The rural-urban divide
There are more insurers offering plans in Missouri than ever before, but prices can still vary widely depending on where customers live.
In St. Louis, where there are three insurers offering plans, a 27-year-old nonsmoker would pay $334 for the second-lowest-cost mid-tier plan before subsidies, according to analysis by Washington University’s Center for Health Economics and Policy. Four out of 5 people buying plans on the exchange qualify for government subsidies to offset the cost, Kelley said.
There are still dozens of rural counties in the state with only one insurer. Customers there will often pay hundreds of dollars more in premiums than their urban counterparts, said Abigail Barker, a researcher at the Brown School at Wash U.
For example, Anthem is the only insurer offering plans for 2020 to customers in Lewis County in northwestern Missouri. A 27-year-old nonsmoker there would pay $633 before subsidies — $300 more than the same customer in St. Louis.

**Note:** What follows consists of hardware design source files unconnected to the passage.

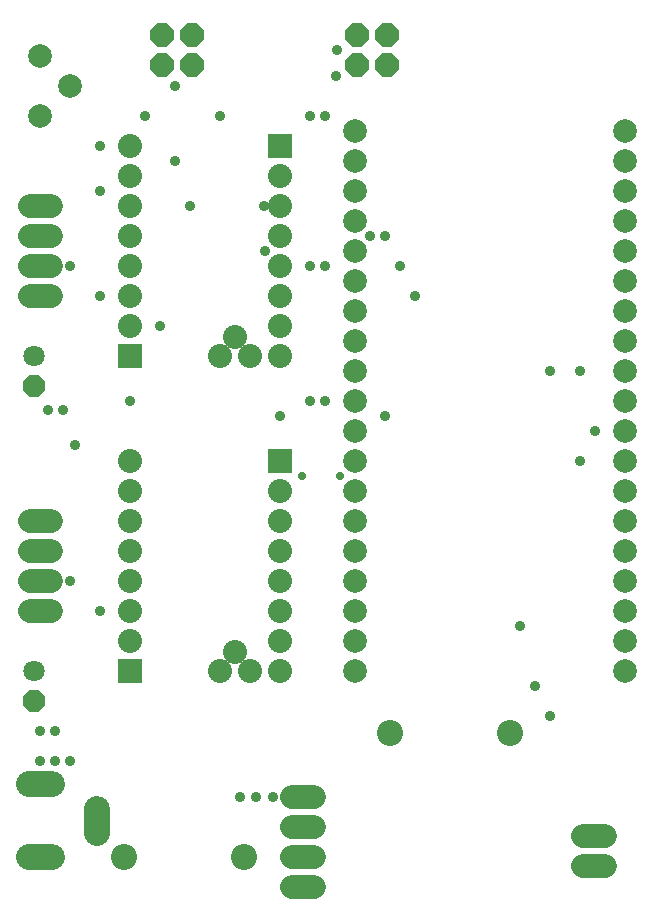
<source format=gbs>
G04 EAGLE Gerber RS-274X export*
G75*
%MOMM*%
%FSLAX34Y34*%
%LPD*%
%INSoldermask Bottom*%
%IPPOS*%
%AMOC8*
5,1,8,0,0,1.08239X$1,22.5*%
G01*
%ADD10C,2.203200*%
%ADD11P,1.951982X8X292.500000*%
%ADD12C,1.803400*%
%ADD13C,2.214881*%
%ADD14P,2.199416X8X22.500000*%
%ADD15C,2.032000*%
%ADD16C,2.003200*%
%ADD17C,2.032000*%
%ADD18R,2.032000X2.032000*%
%ADD19C,0.905600*%
%ADD20C,0.705600*%


D10*
X60800Y132600D02*
X40800Y132600D01*
X40800Y71600D02*
X60800Y71600D01*
X98800Y91600D02*
X98800Y111600D01*
D11*
X45720Y469900D03*
D12*
X45720Y495300D03*
D11*
X45720Y203200D03*
D12*
X45720Y228600D03*
D13*
X121920Y71120D03*
X223520Y71120D03*
X448310Y176530D03*
X346710Y176530D03*
D14*
X318770Y741680D03*
X318770Y767080D03*
X344170Y741680D03*
X344170Y767080D03*
D15*
X282194Y45720D02*
X263906Y45720D01*
X263906Y71120D02*
X282194Y71120D01*
X282194Y96520D02*
X263906Y96520D01*
X263906Y121920D02*
X282194Y121920D01*
D16*
X50800Y749300D03*
X76200Y723900D03*
X50800Y698500D03*
X546100Y685800D03*
X546100Y660400D03*
X546100Y635000D03*
X546100Y609600D03*
X546100Y584200D03*
X546100Y558800D03*
X546100Y533400D03*
X546100Y508000D03*
X546100Y482600D03*
X546100Y457200D03*
X546100Y431800D03*
X546100Y406400D03*
X546100Y381000D03*
X546100Y355600D03*
X546100Y330200D03*
X546100Y304800D03*
X546100Y279400D03*
X546100Y254000D03*
X546100Y228600D03*
X317500Y228600D03*
X317500Y254000D03*
X317500Y279400D03*
X317500Y304800D03*
X317500Y330200D03*
X317500Y355600D03*
X317500Y381000D03*
X317500Y406400D03*
X317500Y431800D03*
X317500Y457200D03*
X317500Y482600D03*
X317500Y508000D03*
X317500Y533400D03*
X317500Y558800D03*
X317500Y584200D03*
X317500Y609600D03*
X317500Y635000D03*
X317500Y660400D03*
X317500Y685800D03*
D17*
X215900Y511810D03*
X203200Y495300D03*
X228600Y495300D03*
D18*
X254000Y673100D03*
D17*
X254000Y647700D03*
X254000Y622300D03*
X254000Y596900D03*
X254000Y571500D03*
X254000Y546100D03*
X254000Y520700D03*
X254000Y495300D03*
D18*
X127000Y495300D03*
D17*
X127000Y520700D03*
X127000Y546100D03*
X127000Y571500D03*
X127000Y596900D03*
X127000Y622300D03*
X127000Y647700D03*
X127000Y673100D03*
X215900Y245110D03*
X203200Y228600D03*
X228600Y228600D03*
D18*
X254000Y406400D03*
D17*
X254000Y381000D03*
X254000Y355600D03*
X254000Y330200D03*
X254000Y304800D03*
X254000Y279400D03*
X254000Y254000D03*
X254000Y228600D03*
D18*
X127000Y228600D03*
D17*
X127000Y254000D03*
X127000Y279400D03*
X127000Y304800D03*
X127000Y330200D03*
X127000Y355600D03*
X127000Y381000D03*
X127000Y406400D03*
D15*
X59944Y546100D02*
X41656Y546100D01*
X41656Y571500D02*
X59944Y571500D01*
X59944Y596900D02*
X41656Y596900D01*
X41656Y622300D02*
X59944Y622300D01*
X59944Y279400D02*
X41656Y279400D01*
X41656Y304800D02*
X59944Y304800D01*
X59944Y330200D02*
X41656Y330200D01*
X41656Y355600D02*
X59944Y355600D01*
D14*
X153670Y741680D03*
X153670Y767080D03*
X179070Y741680D03*
X179070Y767080D03*
D15*
X510286Y63500D02*
X528574Y63500D01*
X528574Y88900D02*
X510286Y88900D01*
D19*
X482600Y482600D03*
X508000Y482600D03*
X219710Y121920D03*
X233680Y121920D03*
X247650Y121920D03*
X76200Y152400D03*
X63500Y152400D03*
X50800Y152400D03*
X63500Y177800D03*
X50800Y177800D03*
X69850Y449580D03*
X57150Y449580D03*
X80010Y420370D03*
X482600Y190500D03*
X368300Y546100D03*
X469900Y215900D03*
X457200Y266700D03*
X177800Y622300D03*
X165100Y660400D03*
X203200Y698500D03*
X330200Y596900D03*
X139700Y698500D03*
X165100Y723900D03*
X127000Y457200D03*
X152400Y520700D03*
X342900Y596900D03*
X101600Y635000D03*
X254000Y444500D03*
X342900Y444500D03*
X508000Y406400D03*
X520700Y431800D03*
D20*
X272570Y393700D03*
X304800Y393700D03*
D19*
X292100Y698500D03*
X292100Y571500D03*
X292100Y457200D03*
X300990Y732790D03*
X279400Y698500D03*
X279400Y571500D03*
X279400Y457200D03*
X302260Y754380D03*
X101600Y673100D03*
X240074Y622300D03*
X241300Y584200D03*
X355600Y571500D03*
X76200Y571500D03*
X101600Y546100D03*
X76200Y304800D03*
X101600Y279400D03*
M02*

</source>
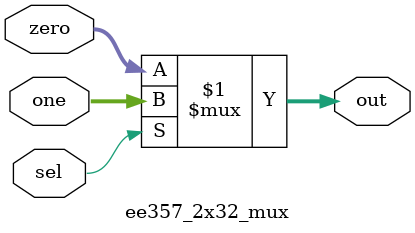
<source format=v>
module ee357_2x32_mux(
	output [31:0] out,
	
	input   [31:0] zero,
	input   [31:0] one,
	input sel
	);
	
	wire [31:0] out;
	wire [31:0] zero;
	wire [31:0] one;
	wire sel;
	
	assign out = sel ? one : zero;
	
endmodule
</source>
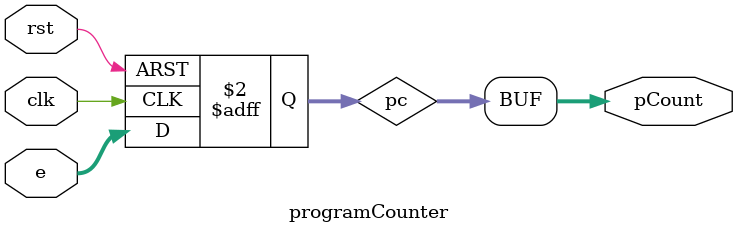
<source format=sv>
module programCounter(
	input logic clk,
	input logic rst,
	input logic [15:0] e,
	output logic [15:0] pCount
); 
	logic [15:0] pc;
	
	always_ff @ (posedge clk, posedge rst) begin
		if(rst) pc <= 0;
		else pc <= e;
	end
		
	assign pCount = pc;
endmodule
</source>
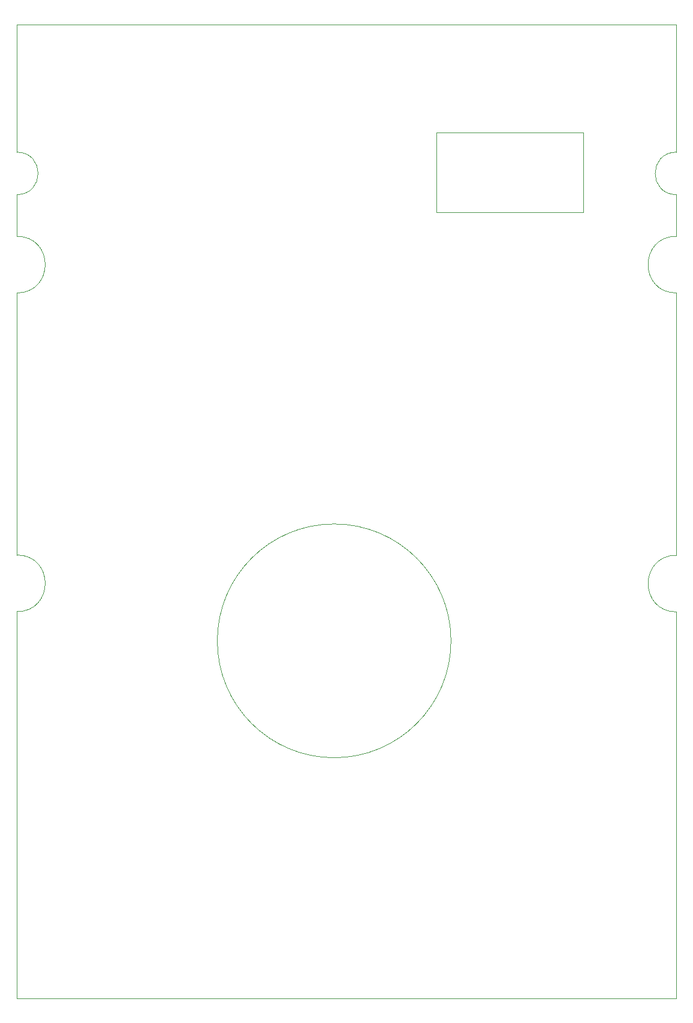
<source format=gbr>
%TF.GenerationSoftware,KiCad,Pcbnew,8.0.7*%
%TF.CreationDate,2025-07-24T13:25:47+02:00*%
%TF.ProjectId,Soundwalk,536f756e-6477-4616-9c6b-2e6b69636164,rev?*%
%TF.SameCoordinates,Original*%
%TF.FileFunction,Profile,NP*%
%FSLAX46Y46*%
G04 Gerber Fmt 4.6, Leading zero omitted, Abs format (unit mm)*
G04 Created by KiCad (PCBNEW 8.0.7) date 2025-07-24 13:25:47*
%MOMM*%
%LPD*%
G01*
G04 APERTURE LIST*
%TA.AperFunction,Profile*%
%ADD10C,0.100000*%
%TD*%
%TA.AperFunction,Profile*%
%ADD11C,0.050000*%
%TD*%
G04 APERTURE END LIST*
D10*
X275956800Y-58152400D02*
G75*
G02*
X275956800Y-50152400I0J4000000D01*
G01*
X242056800Y-35522400D02*
X262806800Y-35522400D01*
X262806800Y-46772400D01*
X242056800Y-46772400D01*
X242056800Y-35522400D01*
X275956800Y-44272400D02*
G75*
G02*
X275956800Y-38272400I0J3000000D01*
G01*
X182806800Y-38272400D02*
G75*
G02*
X182806800Y-44272400I0J-3000000D01*
G01*
X275956800Y-157742159D02*
X182806800Y-157731564D01*
X275956800Y-78652400D02*
X275956800Y-58152400D01*
X182806800Y-20272400D02*
X275956800Y-20272400D01*
X182806800Y-50152400D02*
X182806800Y-49462400D01*
X275956800Y-20272400D02*
X275956800Y-38272400D01*
D11*
X275971000Y-95187000D02*
X275956800Y-78652400D01*
D10*
X182806800Y-50152400D02*
G75*
G02*
X182806800Y-58152400I0J-4000000D01*
G01*
X244119000Y-107272400D02*
G75*
G02*
X211119000Y-107272400I-16500000J0D01*
G01*
X211119000Y-107272400D02*
G75*
G02*
X244119000Y-107272400I16500000J0D01*
G01*
D11*
X182806800Y-95152400D02*
X182806800Y-58152400D01*
X182806800Y-95152400D02*
G75*
G02*
X182806800Y-103152400I0J-4000000D01*
G01*
X275971000Y-103187000D02*
G75*
G02*
X275971000Y-95187000I0J4000000D01*
G01*
D10*
X182806800Y-44272400D02*
X182806800Y-49462400D01*
D11*
X275971000Y-103187000D02*
X275956800Y-157742159D01*
X182806800Y-103152400D02*
X182806800Y-157731564D01*
D10*
X182806800Y-38272400D02*
X182806800Y-20272400D01*
X275956800Y-50152400D02*
X275956800Y-44272400D01*
M02*

</source>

Rural counties will probably always have higher health care costs, Barker said, because there just aren’t as many people who live there.
“The insurance market is one that’s inherently about spreading risk,” she said. “If you don’t have as many people, it’s harder to do a good job calculating how risk will be spread.”
But a lack of competition also drives prices up, she said. “Work we’ve done over the years suggests very strongly you need at three issuers to have the prices being held down by competition.”
St. Louis, St. Louis County and St. Charles County all have three insurers offering plans for next year.
Open enrollment on healthcare.gov runs through Dec. 15.